ACTIVITY: Could you find every line in the records below that contains the word "with" and copy it?

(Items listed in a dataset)
---

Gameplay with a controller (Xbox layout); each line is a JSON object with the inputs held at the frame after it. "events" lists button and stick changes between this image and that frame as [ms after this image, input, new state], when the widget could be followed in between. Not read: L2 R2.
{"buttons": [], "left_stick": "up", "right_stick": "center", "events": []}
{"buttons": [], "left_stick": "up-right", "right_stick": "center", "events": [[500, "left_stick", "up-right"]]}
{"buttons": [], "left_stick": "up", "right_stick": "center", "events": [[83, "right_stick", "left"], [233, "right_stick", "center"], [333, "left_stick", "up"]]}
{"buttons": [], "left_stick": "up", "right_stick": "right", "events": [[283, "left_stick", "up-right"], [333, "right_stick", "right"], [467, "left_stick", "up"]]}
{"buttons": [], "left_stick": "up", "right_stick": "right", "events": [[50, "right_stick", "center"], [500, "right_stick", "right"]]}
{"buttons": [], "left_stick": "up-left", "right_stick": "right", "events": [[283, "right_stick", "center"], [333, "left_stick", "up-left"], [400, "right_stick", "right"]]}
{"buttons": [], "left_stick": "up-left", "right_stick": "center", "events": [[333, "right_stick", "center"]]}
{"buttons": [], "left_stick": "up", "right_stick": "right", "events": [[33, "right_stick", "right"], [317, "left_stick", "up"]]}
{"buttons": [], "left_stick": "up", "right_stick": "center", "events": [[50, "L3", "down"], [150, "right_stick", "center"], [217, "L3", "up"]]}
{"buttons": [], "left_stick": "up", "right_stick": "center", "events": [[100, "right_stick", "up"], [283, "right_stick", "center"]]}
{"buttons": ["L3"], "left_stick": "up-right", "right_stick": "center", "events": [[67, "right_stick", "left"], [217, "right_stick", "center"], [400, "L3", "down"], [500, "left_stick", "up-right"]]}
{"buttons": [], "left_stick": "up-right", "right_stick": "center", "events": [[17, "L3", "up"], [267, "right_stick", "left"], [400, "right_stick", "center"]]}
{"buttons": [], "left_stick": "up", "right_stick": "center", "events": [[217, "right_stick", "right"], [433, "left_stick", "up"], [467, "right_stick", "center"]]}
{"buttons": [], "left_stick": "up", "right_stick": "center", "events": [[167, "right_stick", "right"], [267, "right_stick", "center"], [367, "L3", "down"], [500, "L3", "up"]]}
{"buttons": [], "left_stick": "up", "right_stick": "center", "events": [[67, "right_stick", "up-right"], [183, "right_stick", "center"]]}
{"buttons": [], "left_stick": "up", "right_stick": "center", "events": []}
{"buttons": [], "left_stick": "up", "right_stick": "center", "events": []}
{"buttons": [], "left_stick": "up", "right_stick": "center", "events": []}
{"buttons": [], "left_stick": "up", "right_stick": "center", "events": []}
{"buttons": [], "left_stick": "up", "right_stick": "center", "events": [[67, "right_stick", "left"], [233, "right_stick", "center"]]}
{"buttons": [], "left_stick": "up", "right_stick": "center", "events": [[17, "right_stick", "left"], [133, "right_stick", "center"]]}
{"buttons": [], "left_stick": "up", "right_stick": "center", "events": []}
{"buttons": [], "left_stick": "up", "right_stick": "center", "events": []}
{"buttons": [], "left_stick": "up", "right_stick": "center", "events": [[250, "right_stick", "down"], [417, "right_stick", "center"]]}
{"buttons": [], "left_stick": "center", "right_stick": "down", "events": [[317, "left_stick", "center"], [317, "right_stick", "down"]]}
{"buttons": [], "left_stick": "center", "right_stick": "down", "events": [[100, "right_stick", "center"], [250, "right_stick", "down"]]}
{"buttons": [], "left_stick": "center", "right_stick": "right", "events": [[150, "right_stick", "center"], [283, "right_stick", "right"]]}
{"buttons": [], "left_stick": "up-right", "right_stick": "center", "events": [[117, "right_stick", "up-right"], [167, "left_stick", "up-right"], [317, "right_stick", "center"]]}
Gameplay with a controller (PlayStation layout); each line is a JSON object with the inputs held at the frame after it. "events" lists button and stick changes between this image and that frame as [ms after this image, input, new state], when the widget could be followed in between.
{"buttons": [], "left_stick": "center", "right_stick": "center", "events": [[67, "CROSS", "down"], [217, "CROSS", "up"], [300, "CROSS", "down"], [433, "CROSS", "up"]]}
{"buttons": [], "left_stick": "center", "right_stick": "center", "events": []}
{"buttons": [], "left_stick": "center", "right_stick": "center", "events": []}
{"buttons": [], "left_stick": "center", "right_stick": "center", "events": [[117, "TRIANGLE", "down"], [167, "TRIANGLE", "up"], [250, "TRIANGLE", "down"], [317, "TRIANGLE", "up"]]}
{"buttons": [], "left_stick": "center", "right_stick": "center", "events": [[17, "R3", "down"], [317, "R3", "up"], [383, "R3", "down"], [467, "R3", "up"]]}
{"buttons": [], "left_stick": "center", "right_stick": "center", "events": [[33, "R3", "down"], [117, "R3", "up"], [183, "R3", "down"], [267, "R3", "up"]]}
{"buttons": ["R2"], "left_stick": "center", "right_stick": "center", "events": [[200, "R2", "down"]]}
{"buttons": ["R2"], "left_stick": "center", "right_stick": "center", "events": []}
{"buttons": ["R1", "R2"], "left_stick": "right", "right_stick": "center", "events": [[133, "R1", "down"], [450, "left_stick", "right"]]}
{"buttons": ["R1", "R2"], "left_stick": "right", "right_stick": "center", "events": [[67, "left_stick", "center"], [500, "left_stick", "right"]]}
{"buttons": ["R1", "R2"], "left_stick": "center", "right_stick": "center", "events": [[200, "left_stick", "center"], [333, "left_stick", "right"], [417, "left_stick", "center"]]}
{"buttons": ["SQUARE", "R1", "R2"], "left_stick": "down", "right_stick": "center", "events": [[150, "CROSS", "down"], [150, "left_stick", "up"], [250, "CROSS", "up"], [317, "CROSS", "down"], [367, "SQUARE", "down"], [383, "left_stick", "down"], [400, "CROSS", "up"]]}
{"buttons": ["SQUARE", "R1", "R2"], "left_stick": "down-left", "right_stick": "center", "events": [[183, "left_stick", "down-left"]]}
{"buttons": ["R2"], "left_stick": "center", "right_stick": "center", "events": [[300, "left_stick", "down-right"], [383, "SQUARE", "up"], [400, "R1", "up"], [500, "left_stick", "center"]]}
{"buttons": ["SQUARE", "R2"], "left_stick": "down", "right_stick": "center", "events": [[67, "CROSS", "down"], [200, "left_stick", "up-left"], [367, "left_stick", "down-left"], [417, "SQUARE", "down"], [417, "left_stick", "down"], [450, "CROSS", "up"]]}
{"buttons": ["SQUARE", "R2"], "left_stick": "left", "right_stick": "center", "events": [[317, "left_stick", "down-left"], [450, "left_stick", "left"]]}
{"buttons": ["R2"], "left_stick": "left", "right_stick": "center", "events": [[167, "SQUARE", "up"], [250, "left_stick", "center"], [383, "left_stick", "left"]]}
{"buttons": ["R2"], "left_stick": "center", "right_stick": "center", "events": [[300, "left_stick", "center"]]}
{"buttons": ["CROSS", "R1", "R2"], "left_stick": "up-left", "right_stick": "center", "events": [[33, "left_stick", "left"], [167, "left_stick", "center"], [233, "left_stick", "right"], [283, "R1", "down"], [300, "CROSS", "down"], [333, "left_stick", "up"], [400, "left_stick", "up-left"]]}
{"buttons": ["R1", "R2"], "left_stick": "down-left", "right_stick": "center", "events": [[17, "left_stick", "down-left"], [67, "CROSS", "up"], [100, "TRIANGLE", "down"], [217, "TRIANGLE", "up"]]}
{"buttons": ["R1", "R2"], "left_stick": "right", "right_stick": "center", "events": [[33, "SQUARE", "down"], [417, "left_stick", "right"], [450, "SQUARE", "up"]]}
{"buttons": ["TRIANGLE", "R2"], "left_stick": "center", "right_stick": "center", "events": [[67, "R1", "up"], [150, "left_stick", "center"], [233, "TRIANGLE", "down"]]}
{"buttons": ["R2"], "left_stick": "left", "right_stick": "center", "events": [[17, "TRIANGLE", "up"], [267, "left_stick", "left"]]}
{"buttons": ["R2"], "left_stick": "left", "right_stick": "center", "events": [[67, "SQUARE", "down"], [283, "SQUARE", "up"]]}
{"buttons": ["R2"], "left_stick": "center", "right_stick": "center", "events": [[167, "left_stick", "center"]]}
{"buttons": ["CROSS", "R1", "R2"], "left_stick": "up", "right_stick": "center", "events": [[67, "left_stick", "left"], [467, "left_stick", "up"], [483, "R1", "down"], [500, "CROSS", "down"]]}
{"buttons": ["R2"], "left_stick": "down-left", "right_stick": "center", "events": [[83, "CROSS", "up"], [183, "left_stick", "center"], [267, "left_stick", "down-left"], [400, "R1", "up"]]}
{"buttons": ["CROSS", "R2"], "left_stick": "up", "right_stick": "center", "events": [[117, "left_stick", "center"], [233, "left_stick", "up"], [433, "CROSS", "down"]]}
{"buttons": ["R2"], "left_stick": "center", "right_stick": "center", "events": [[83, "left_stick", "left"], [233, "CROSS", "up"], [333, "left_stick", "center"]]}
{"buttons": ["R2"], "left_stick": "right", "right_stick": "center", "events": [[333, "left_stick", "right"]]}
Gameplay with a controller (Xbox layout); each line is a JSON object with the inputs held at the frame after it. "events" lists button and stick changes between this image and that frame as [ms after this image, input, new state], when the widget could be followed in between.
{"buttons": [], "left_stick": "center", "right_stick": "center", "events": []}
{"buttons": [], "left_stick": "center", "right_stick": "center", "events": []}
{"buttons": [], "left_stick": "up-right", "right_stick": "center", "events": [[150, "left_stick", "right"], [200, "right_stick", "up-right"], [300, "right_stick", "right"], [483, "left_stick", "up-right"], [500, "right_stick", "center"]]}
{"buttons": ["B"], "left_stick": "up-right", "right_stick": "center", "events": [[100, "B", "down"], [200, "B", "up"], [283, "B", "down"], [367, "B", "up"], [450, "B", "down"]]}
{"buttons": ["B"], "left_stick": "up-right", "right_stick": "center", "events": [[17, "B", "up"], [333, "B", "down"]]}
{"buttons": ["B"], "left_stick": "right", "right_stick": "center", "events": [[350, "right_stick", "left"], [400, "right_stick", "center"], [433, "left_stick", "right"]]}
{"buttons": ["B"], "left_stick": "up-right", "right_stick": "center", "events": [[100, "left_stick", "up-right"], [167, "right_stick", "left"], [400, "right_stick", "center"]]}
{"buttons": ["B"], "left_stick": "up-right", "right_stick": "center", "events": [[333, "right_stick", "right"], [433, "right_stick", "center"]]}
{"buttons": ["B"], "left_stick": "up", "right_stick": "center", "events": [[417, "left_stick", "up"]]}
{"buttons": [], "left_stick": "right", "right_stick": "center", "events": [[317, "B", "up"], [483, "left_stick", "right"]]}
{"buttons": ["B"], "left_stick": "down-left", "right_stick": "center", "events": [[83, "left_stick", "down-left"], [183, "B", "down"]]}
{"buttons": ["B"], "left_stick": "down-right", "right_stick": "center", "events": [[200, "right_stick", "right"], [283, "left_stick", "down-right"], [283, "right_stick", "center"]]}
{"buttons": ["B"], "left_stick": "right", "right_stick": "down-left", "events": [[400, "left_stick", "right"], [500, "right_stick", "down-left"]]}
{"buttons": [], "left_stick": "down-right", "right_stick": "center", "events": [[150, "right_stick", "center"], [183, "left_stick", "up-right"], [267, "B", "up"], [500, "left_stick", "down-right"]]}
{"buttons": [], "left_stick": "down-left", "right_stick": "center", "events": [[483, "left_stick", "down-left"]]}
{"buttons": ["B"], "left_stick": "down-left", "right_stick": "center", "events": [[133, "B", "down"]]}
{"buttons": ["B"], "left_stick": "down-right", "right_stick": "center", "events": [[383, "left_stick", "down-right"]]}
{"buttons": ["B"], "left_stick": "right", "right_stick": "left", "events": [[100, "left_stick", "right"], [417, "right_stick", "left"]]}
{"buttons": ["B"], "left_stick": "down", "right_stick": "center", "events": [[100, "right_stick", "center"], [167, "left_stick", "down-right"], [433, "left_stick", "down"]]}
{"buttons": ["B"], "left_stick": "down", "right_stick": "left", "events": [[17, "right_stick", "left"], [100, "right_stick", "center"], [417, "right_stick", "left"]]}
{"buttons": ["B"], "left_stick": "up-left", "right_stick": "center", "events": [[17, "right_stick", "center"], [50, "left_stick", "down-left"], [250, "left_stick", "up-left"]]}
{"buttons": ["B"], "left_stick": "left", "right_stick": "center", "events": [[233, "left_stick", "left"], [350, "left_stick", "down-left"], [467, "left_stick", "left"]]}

---

RESPONSE FOR THIS EXERCISE:
Gameplay with a controller (Xbox layout); each line is a JSON object with the inputs held at the frame after it. "events" lists button and stick changes between this image and that frame as [ms after this image, input, new state], when the widget could be followed in between. Not read: L2 R2.
Gameplay with a controller (PlayStation layout); each line is a JSON object with the inputs held at the frame after it. "events" lists button and stick changes between this image and that frame as [ms after this image, input, new state], when the widget could be followed in between.
Gameplay with a controller (Xbox layout); each line is a JSON object with the inputs held at the frame after it. "events" lists button and stick changes between this image and that frame as [ms after this image, input, new state], when the widget could be followed in between.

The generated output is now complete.